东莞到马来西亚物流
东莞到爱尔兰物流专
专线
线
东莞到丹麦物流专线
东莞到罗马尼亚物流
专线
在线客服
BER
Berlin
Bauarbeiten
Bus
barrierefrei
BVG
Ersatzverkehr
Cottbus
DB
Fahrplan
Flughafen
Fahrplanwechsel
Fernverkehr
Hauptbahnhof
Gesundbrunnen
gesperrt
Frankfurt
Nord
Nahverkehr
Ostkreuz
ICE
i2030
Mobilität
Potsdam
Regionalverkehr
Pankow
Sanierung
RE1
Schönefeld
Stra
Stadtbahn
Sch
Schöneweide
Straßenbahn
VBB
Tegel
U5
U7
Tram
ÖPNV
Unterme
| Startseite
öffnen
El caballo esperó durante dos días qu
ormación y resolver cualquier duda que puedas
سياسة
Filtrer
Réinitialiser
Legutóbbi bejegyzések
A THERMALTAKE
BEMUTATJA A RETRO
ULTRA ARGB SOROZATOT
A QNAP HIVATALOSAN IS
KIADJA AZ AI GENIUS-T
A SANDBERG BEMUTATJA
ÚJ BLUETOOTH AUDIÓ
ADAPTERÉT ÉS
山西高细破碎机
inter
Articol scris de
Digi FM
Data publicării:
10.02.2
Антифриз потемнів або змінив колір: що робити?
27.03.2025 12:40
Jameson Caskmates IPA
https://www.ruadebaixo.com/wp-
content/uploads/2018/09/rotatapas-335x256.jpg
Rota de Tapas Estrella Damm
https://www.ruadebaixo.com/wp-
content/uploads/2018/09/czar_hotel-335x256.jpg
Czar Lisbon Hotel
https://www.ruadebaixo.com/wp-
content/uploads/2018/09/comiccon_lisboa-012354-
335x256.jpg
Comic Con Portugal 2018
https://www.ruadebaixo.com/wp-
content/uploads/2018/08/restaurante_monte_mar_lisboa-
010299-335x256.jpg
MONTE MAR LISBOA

---

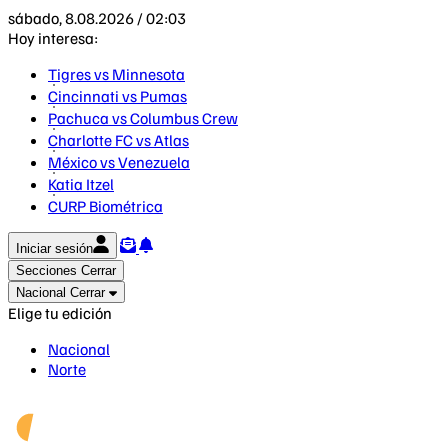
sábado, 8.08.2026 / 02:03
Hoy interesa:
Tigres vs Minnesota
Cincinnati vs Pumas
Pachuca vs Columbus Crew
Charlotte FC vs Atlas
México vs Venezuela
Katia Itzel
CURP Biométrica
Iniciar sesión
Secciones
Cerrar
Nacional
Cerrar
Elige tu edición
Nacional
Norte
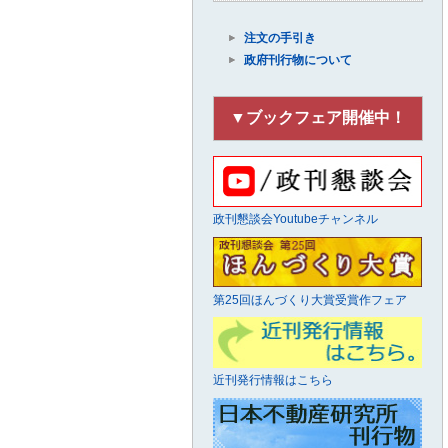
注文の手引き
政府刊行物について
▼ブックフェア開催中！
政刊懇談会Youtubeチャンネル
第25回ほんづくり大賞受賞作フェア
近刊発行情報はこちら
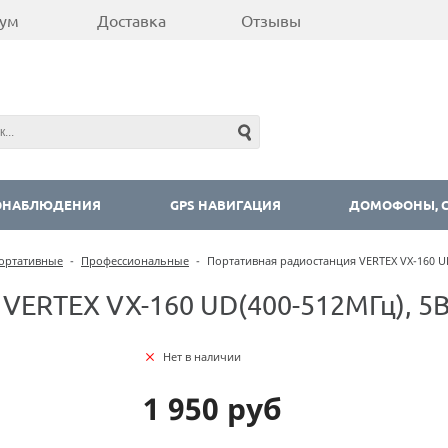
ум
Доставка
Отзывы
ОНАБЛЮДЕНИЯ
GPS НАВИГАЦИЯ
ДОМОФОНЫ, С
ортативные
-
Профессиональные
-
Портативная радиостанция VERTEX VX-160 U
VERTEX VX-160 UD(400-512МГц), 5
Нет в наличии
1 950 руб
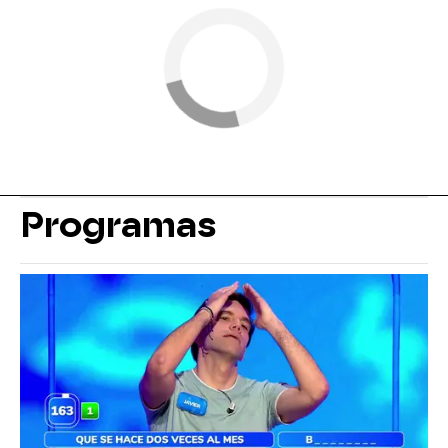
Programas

__Description of the task__
Show every row that contains the word "content".

__Exercise response__
content/uploads/2018/09/rotatapas-335x256.jpg
content/uploads/2018/09/czar_hotel-335x256.jpg
content/uploads/2018/09/comiccon_lisboa-012354-
content/uploads/2018/08/restaurante_monte_mar_lisboa-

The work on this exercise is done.